_Die Aufgabe_
Beantworte mit dem Text über OSM unten diese Fragen:
1. Welche Datenquelle gab es damals außer den GPS-Tracks?
2. Wie oft wurde die Mapnik-Karte damals aktualisiert?
3. Mit welchen Luftbildern ist die Datenqualität sehr gestiegen?

_Der Text_

··········

Es gab damals nur wenige elementare Tags, die auch für einen Einsteiger 
schnell erlernbar waren, aber noch keine Relationen. Als Datenquellen 
gab es neben den GPS-Tracks nur schlecht aufgelöste Landsat-Bilder, die 
allenfalls eine grobe Abschätzung von Wäldern und Seen erlaubten. Die 
Editoren hatten noch manche Schwäche, so dass leicht ein fälschlich 
unverbundener Weg entstand. Trotzdem war fast jeder Beitrag ein Gewinn 
für OSM.
Die Änderungen erschienen manchmal nach wenigen Stunden auf der 
Osmarender-Karte, aber die Mapnik-Karte wurde nur einmal pro Woche 
aktualisiert. Eine nicht geschlossene Fläche oder ein falsches Tag 
blieben so eine ganze Woche sichtbar.

Seitdem hat sich eine Menge getan. Ich bin mir nach kurzer Zeit ein 
Garmin eTrex Vista HCx zugelegt und konnte an meinem neuen Laptop auch 
mit JOSM flüssig arbeiten. Die Editoren wurden immer leistungsfähiger.
Das Straßennetz ist in Deutschland fast vollständig erfasst.
Mit den Luftbildern von Aerowest und vor allem Bing ist die 
Datenqualität sehr gestiegen und es können auch Strukturen, wie Knicks 
und Bäche erfasst werden, die vorher kaum zugänglich waren.

··········

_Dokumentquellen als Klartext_
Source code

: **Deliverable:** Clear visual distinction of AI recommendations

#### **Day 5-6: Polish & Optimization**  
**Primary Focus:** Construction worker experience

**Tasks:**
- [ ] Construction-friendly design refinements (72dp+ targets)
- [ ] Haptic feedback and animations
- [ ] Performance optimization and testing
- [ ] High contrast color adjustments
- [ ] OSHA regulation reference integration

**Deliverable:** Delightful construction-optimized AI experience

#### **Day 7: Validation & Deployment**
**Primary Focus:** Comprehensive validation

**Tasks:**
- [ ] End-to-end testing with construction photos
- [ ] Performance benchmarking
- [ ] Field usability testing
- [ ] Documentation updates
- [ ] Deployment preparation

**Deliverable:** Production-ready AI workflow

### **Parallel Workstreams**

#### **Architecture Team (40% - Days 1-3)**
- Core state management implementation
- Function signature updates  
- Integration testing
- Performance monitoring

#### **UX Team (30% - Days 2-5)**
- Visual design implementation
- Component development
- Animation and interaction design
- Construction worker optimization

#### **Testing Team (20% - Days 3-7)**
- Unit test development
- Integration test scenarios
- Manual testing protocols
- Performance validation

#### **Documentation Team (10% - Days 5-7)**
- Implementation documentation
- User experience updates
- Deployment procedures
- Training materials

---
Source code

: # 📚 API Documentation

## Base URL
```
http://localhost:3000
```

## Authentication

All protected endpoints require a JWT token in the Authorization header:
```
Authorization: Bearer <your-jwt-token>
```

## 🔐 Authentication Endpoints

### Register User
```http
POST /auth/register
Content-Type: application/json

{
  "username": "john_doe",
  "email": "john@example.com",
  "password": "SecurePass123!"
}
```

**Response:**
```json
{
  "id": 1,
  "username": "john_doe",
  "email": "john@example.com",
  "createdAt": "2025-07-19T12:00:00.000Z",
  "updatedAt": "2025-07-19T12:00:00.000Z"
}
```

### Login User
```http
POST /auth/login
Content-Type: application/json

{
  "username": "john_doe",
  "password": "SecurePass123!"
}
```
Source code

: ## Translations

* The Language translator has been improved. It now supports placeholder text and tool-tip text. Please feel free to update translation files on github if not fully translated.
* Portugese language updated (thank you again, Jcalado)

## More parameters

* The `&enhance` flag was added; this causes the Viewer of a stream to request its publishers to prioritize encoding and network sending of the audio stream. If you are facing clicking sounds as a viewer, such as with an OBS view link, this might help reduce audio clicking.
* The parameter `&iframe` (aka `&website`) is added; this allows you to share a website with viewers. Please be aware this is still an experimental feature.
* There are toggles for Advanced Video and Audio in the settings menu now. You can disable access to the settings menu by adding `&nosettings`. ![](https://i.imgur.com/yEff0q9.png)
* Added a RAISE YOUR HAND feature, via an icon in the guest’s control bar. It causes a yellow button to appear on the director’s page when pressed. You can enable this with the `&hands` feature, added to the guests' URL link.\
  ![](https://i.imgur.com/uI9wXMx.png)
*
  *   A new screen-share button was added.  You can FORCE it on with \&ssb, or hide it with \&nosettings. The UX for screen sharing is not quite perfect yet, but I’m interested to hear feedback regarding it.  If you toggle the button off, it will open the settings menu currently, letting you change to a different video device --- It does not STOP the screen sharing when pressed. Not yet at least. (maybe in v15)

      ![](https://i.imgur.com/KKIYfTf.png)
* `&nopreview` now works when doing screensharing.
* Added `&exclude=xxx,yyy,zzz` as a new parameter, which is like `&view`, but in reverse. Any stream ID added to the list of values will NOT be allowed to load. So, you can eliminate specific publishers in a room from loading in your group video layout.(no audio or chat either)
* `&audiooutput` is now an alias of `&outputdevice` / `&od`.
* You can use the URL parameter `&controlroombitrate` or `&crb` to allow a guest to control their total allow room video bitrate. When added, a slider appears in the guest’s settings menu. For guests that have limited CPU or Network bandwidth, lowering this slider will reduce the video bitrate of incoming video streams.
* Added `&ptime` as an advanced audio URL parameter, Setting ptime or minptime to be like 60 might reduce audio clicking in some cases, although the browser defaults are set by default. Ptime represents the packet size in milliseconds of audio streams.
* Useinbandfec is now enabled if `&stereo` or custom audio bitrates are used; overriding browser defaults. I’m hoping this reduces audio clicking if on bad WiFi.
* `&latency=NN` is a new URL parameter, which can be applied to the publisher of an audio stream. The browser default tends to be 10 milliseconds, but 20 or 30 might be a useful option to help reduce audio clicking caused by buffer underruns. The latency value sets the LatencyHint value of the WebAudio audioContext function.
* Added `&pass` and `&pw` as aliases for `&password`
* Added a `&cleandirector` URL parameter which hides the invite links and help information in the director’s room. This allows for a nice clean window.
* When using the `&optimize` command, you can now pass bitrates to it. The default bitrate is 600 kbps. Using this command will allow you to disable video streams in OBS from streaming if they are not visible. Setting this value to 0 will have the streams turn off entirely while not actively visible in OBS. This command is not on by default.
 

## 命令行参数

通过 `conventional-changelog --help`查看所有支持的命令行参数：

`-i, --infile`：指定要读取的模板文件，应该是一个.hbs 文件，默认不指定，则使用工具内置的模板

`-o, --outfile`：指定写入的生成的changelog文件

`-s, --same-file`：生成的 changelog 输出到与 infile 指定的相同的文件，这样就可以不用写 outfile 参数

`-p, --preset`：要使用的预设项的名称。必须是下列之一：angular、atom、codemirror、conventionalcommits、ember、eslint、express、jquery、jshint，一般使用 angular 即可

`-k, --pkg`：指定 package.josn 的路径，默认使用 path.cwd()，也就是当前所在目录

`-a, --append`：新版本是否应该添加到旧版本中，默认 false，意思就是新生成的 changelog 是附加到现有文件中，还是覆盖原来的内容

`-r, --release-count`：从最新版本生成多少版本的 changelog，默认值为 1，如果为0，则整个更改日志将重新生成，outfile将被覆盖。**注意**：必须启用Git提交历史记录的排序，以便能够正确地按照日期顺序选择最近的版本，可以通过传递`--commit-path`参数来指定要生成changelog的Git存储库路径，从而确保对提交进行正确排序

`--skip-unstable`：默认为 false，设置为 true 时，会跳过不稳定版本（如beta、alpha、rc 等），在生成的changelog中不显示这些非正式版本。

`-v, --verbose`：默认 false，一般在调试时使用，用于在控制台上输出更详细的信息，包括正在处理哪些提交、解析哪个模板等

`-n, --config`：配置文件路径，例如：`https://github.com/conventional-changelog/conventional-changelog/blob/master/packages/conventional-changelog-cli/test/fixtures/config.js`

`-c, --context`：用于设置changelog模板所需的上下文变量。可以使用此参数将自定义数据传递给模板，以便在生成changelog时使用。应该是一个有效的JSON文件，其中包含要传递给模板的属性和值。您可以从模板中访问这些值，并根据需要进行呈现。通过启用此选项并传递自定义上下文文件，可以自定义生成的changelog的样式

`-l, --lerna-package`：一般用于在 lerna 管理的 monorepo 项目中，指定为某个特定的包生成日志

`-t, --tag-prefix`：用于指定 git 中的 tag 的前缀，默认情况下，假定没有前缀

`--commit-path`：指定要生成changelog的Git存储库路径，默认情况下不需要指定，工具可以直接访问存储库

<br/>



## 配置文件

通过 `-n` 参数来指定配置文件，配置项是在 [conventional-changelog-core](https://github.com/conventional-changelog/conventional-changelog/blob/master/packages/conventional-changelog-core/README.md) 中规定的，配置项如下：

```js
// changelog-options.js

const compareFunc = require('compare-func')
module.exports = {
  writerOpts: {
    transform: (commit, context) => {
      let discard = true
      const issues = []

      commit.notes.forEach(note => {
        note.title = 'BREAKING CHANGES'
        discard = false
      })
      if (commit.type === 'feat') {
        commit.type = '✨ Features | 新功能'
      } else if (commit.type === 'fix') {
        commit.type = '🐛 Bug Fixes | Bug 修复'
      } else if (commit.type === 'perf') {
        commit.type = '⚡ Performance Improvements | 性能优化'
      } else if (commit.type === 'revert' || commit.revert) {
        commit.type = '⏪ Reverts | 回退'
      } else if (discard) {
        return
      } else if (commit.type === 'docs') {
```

··········

_Die Lösung_
1. Schlecht aufgelöste Landsat-Bilder.
2. Einmal pro Woche.
3. Mit den Luftbildern von Aerowest und vor allem Bing.